Re: [PATCH 04/10] sched/debug: Increase SCHEDSTAT_VERSION to 16

From: Shrikanth Hegde
Date: Fri Mar 15 2024 - 00:38:00 EST




On 3/14/24 11:34 AM, Swapnil Sapkal wrote:
>
>
> Please find the patch below. This is based on tip/sched/core.
>
> ---
> From deeed5bf937bddf227deb1cdb9e2e6c164c48053 Mon Sep 17 00:00:00 2001
> From: Swapnil Sapkal <swapnil.sapkal@xxxxxxx>
> Date: Thu, 15 Jun 2023 04:55:09 +0000
> Subject: [PATCH] sched: Report the different kinds of imbalances in
> /proc/schedstat
>
> In /proc/schedstat, lb_imbalance reports the sum of imbalances
> discovered in sched domains with each call to sched_balance_rq(), which is
> not very useful because lb_imbalance is an aggregate of the imbalances
> due to load, utilization, nr_tasks and misfit_tasks.

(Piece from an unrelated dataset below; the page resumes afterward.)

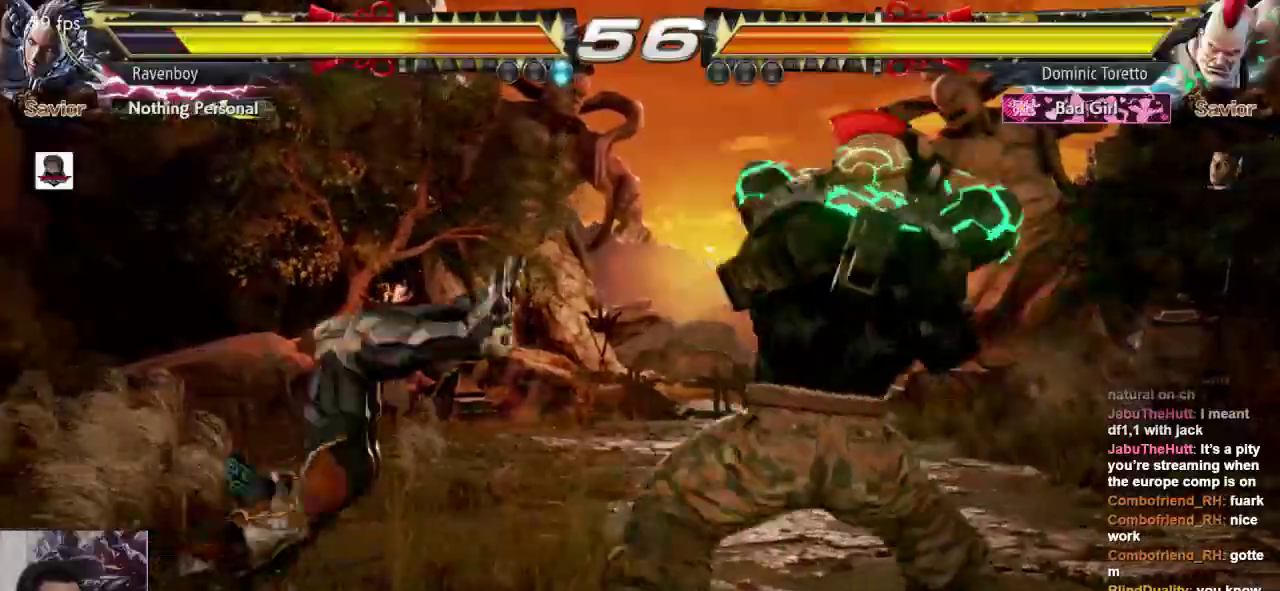
{"dt_ms": 500, "buttons": [], "left_stick": "right", "events": [[433, "left_stick", "right"]]}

Remove this field
> from /proc/schedstat.
>

Yes. This makes sense. any one of them can skew the value.

> Currently there are no fields in /proc/schedstat to report different types
> of imbalances. Introduce new fields in /proc/schedstat to report the
> total imbalances in load, utilization, nr_tasks or misfit_tasks.
>
> Added fields to /proc/schedstat:
>      - lb_imbalance_load: Total imbalance due to load.
>     - lb_imbalance_util: Total imbalance due to utilization.
>     - lb_imbalance_task: Total imbalance due to number of tasks.
>     - lb_imbalance_misfit: Total imbalance due to misfit tasks.
>
> Signed-off-by: Swapnil Sapkal <swapnil.sapkal@xxxxxxx>
> ---
>  Documentation/scheduler/sched-stats.rst | 104 +++++++++++++-----------
>  include/linux/sched/topology.h          |   5 +-
>  kernel/sched/fair.c                     |  15 +++-
>  kernel/sched/stats.c                    |   7 +-
>  4 files changed, 80 insertions(+), 51 deletions(-)
>
> diff --git a/Documentation/scheduler/sched-stats.rst
> b/Documentation/scheduler/sched-stats.rst
> index 7c2b16c4729d..d6e9a8a5619c 100644
> --- a/Documentation/scheduler/sched-stats.rst
> +++ b/Documentation/scheduler/sched-stats.rst
> @@ -6,6 +6,9 @@ Version 16 of schedstats changed the order of
> definitions within
>  'enum cpu_idle_type', which changed the order of [CPU_MAX_IDLE_TYPES]
>  columns in show_schedstat(). In particular the position of CPU_IDLE
>  and __CPU_NOT_IDLE changed places. The size of the array is unchanged.
> +Also stop reporting 'lb_imbalance' as it has no significance anymore
> +and instead add more relevant fields namely 'lb_imbalance_load',
> +'lb_imbalance_util', 'lb_imbalance_task' and 'lb_imbalance_misfit'.
>  
>  Version 15 of schedstats dropped counters for some sched_yield:
>  yld_exp_empty, yld_act_empty and yld_both_empty. Otherwise, it is
> @@ -73,86 +76,93 @@ One of these is produced per domain for each cpu
> described. (Note that if
>  CONFIG_SMP is not defined, *no* domains are utilized and these lines
>  will not appear in the output.)
>  
> -domain<N> <cpumask> 1 2 3 4 5 6 7 8 9 10 11 12 13 14 15 16 17 18 19 20
> 21 22 23 24 25 26 27 28 29 30 31 32 33 34 35 36
> +domain<N> <cpumask> 1 2 3 4 5 6 7 8 9 10 11 12 13 14 15 16 17 18 19 20
> 21 22 23 24 25 26 27 28 29 30 31 32 33 34 35 36 37 38 39 40 41 42 43 44 45
>  
>  The first field is a bit mask indicating what cpus this domain operates
> over.
>  

IIUC, this is editing the content of Version 15, But changes would happen on Version 16.
Instead can we add the section for Version 16 and not modify for 15?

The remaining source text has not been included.